Prof. Lili Wright Humorously Documents 'Learning Spanish: A Tense Undertaking' in New York Times
May 4, 2003
May 4, 2003, Greencastle, Ind. - "As I pushed my 3-year-old daughter, Madeline, in her stroller down the cobblestone streets of Ronda, in southern Spain, I practiced my question in my head. I wanted to ask Carmen, her day-care teacher, if Madeline was having problems with toilet training at school," begins an essay by DePauw University assistant professor of English Lili Wright in today's New York Times. "I found my verb and shifted it into the past tense before pushing through the front door. When the words came out fairly fluently, I puffed up with pride.

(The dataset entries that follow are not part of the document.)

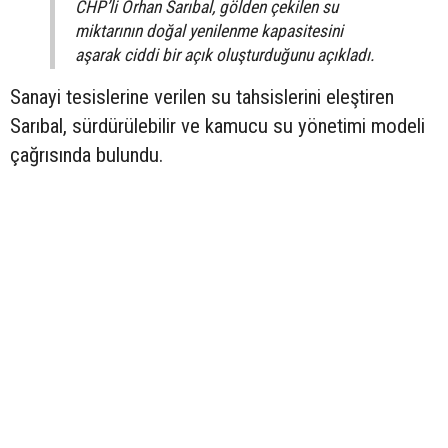
CHP’li Orhan Sarıbal, gölden çekilen su
miktarının doğal yenilenme kapasitesini
aşarak ciddi bir açık oluşturduğunu açıkladı.
Sanayi tesislerine verilen su tahsislerini eleştiren
Sarıbal, sürdürülebilir ve kamucu su yönetimi modeli
çağrısında bulundu.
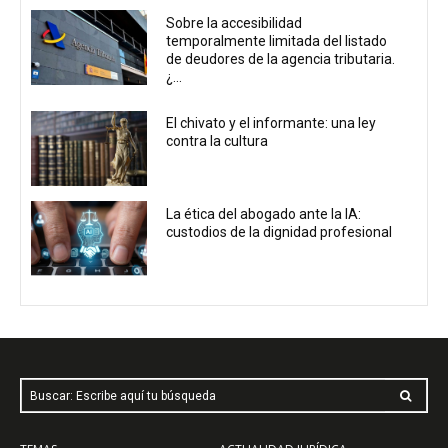
Sobre la accesibilidad
temporalmente limitada del listado
de deudores de la agencia tributaria.
¿...
El chivato y el informante: una ley
contra la cultura
La ética del abogado ante la IA:
custodios de la dignidad profesional
Buscar: Escribe aquí tu búsqueda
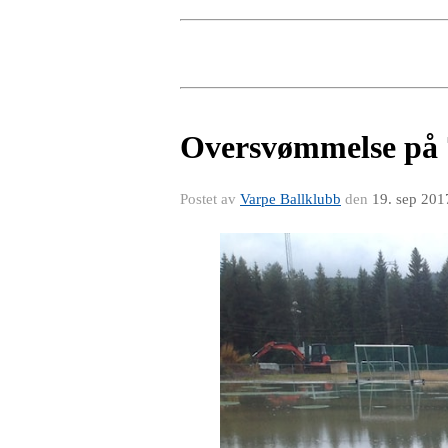
Oversvømmelse på 
Postet av
Varpe Ballklubb
den
19. sep 201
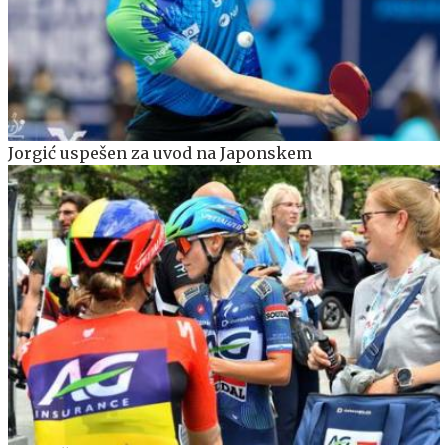
Jorgić uspešen za uvod na Japonskem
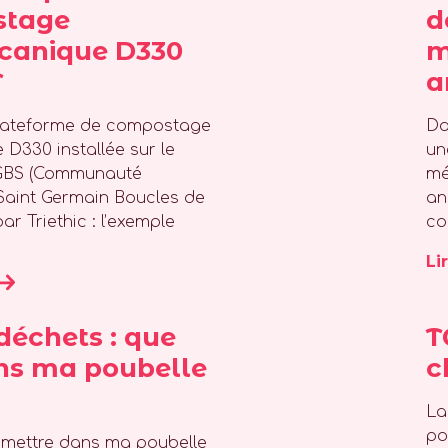
stage
d
canique D330
m
T
a
lateforme de compostage
Da
D330 installée sur le
un
SGBS (Communauté
mé
Saint Germain Boucles de
an
ar Triethic : l’exemple
co
Li
odéchets : que
T
ns ma poubelle
c
La
po
x mettre dans ma poubelle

Carmen cocked her head, a polite gesture the Spanish use to convey that what I have said makes absolutely no sense. '¿Yo?' she asked. 'Me?' I had just asked her if she wet her pants yesterday."
The piece by Professor Wright, who is on sabbitical this semester with her husband, assistant professor of English Peter A. Graham, and her daughter, is titled "Learning Spanish: A Tense Undertaking" and appears in the travel section of the Times.
"Although it has been a lifelong goal of mine to master a second language, my mission has led to little more than a string of highly enjoyable failures," she writes. "I know of few tasks more frustrating, especially as an adult. When we reach a certain age, we're used to being good at things (the rest we ignore). As a writer, someone who makes her living with words, I can't help seeing my inability to discuss intelligently the plot of the film, the meat in the soup, the sound on the street, as beyond humbling. Everyone says children learn languages more quickly than adults. But do they really? Or is it that we as adults expect so much more of ourselves? We know our crude sentences lack the grace and nuance we intend. Our jokes don't translate. It is hard to be a student again."
The newspaper notes that "Lili Wright teaches English at DePauw University." You can access the essay in its entirety (a free registration is required) by clicking here. Last summer, Wright's first book, Learning to Float, was published by Broadway Books and received critical praise across the nation. You can read about it here.
The essay also sparked a lively and humorous discussion on Chicago's top-rated radio station. Judy Markey of WGN e-mailed Professor Wright, "I wanted you to know that yesterday [Monday] on our show, I used your article to launch a discussion on major bloopers you have made while attempting to speak a foreign language... Could you have made me laugh harder? Dio mio!"